[Recorded information Boundary: Start]

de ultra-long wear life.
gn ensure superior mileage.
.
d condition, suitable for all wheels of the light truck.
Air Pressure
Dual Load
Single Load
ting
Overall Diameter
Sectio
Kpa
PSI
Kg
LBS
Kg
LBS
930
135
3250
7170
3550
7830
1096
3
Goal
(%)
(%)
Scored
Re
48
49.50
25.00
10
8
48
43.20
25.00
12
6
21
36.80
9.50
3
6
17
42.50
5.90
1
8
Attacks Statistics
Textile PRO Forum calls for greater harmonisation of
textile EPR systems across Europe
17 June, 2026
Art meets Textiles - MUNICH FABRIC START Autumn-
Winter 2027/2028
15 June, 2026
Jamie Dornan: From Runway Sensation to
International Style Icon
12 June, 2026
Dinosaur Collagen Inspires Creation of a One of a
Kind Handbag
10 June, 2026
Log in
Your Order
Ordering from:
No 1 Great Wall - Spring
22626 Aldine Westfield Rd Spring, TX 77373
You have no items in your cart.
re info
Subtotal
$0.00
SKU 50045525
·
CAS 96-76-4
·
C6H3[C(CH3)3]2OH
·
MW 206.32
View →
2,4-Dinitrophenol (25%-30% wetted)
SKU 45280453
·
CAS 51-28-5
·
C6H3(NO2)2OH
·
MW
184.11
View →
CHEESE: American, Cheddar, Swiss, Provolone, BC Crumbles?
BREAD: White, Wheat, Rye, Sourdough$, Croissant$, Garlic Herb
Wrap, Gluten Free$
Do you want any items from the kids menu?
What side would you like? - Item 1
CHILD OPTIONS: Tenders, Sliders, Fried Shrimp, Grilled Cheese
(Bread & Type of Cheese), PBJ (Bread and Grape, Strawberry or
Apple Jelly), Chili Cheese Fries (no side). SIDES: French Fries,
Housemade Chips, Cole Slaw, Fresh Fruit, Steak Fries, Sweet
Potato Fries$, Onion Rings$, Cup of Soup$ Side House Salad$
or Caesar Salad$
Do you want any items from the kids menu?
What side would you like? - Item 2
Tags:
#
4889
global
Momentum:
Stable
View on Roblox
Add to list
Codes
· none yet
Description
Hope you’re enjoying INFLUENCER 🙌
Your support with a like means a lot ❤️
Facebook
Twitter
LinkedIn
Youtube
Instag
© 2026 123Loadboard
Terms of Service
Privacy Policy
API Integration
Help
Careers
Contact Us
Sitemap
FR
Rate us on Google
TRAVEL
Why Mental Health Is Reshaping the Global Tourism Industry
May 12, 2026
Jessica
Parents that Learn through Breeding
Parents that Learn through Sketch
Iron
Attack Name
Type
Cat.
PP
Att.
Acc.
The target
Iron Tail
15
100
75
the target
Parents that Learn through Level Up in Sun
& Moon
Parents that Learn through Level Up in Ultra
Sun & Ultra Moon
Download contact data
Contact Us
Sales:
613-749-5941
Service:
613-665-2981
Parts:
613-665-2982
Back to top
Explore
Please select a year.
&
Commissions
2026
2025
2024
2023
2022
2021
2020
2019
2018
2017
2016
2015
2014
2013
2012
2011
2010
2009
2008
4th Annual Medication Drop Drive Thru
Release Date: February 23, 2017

[Recorded information Boundary: End]

[Your objective]: Take the entries above and transcribe them in full.

[Exercise answer]:
de ultra-long wear life.
gn ensure superior mileage.
.
d condition, suitable for all wheels of the light truck.
Air Pressure
Dual Load
Single Load
ting
Overall Diameter
Sectio
Kpa
PSI
Kg
LBS
Kg
LBS
930
135
3250
7170
3550
7830
1096
3
Goal
(%)
(%)
Scored
Re
48
49.50
25.00
10
8
48
43.20
25.00
12
6
21
36.80
9.50
3
6
17
42.50
5.90
1
8
Attacks Statistics
Textile PRO Forum calls for greater harmonisation of
textile EPR systems across Europe
17 June, 2026
Art meets Textiles - MUNICH FABRIC START Autumn-
Winter 2027/2028
15 June, 2026
Jamie Dornan: From Runway Sensation to
International Style Icon
12 June, 2026
Dinosaur Collagen Inspires Creation of a One of a
Kind Handbag
10 June, 2026
Log in
Your Order
Ordering from:
No 1 Great Wall - Spring
22626 Aldine Westfield Rd Spring, TX 77373
You have no items in your cart.
re info
Subtotal
$0.00
SKU 50045525
·
CAS 96-76-4
·
C6H3[C(CH3)3]2OH
·
MW 206.32
View →
2,4-Dinitrophenol (25%-30% wetted)
SKU 45280453
·
CAS 51-28-5
·
C6H3(NO2)2OH
·
MW
184.11
View →
CHEESE: American, Cheddar, Swiss, Provolone, BC Crumbles?
BREAD: White, Wheat, Rye, Sourdough$, Croissant$, Garlic Herb
Wrap, Gluten Free$
Do you want any items from the kids menu?
What side would you like? - Item 1
CHILD OPTIONS: Tenders, Sliders, Fried Shrimp, Grilled Cheese
(Bread & Type of Cheese), PBJ (Bread and Grape, Strawberry or
Apple Jelly), Chili Cheese Fries (no side). SIDES: French Fries,
Housemade Chips, Cole Slaw, Fresh Fruit, Steak Fries, Sweet
Potato Fries$, Onion Rings$, Cup of Soup$ Side House Salad$
or Caesar Salad$
Do you want any items from the kids menu?
What side would you like? - Item 2
Tags:
#
4889
global
Momentum:
Stable
View on Roblox
Add to list
Codes
· none yet
Description
Hope you’re enjoying INFLUENCER 🙌
Your support with a like means a lot ❤️
Facebook
Twitter
LinkedIn
Youtube
Instag
© 2026 123Loadboard
Terms of Service
Privacy Policy
API Integration
Help
Careers
Contact Us
Sitemap
FR
Rate us on Google
TRAVEL
Why Mental Health Is Reshaping the Global Tourism Industry
May 12, 2026
Jessica
Parents that Learn through Breeding
Parents that Learn through Sketch
Iron
Attack Name
Type
Cat.
PP
Att.
Acc.
The target
Iron Tail
15
100
75
the target
Parents that Learn through Level Up in Sun
& Moon
Parents that Learn through Level Up in Ultra
Sun & Ultra Moon
Download contact data
Contact Us
Sales:
613-749-5941
Service:
613-665-2981
Parts:
613-665-2982
Back to top
Explore
Please select a year.
&
Commissions
2026
2025
2024
2023
2022
2021
2020
2019
2018
2017
2016
2015
2014
2013
2012
2011
2010
2009
2008
4th Annual Medication Drop Drive Thru
Release Date: February 23, 2017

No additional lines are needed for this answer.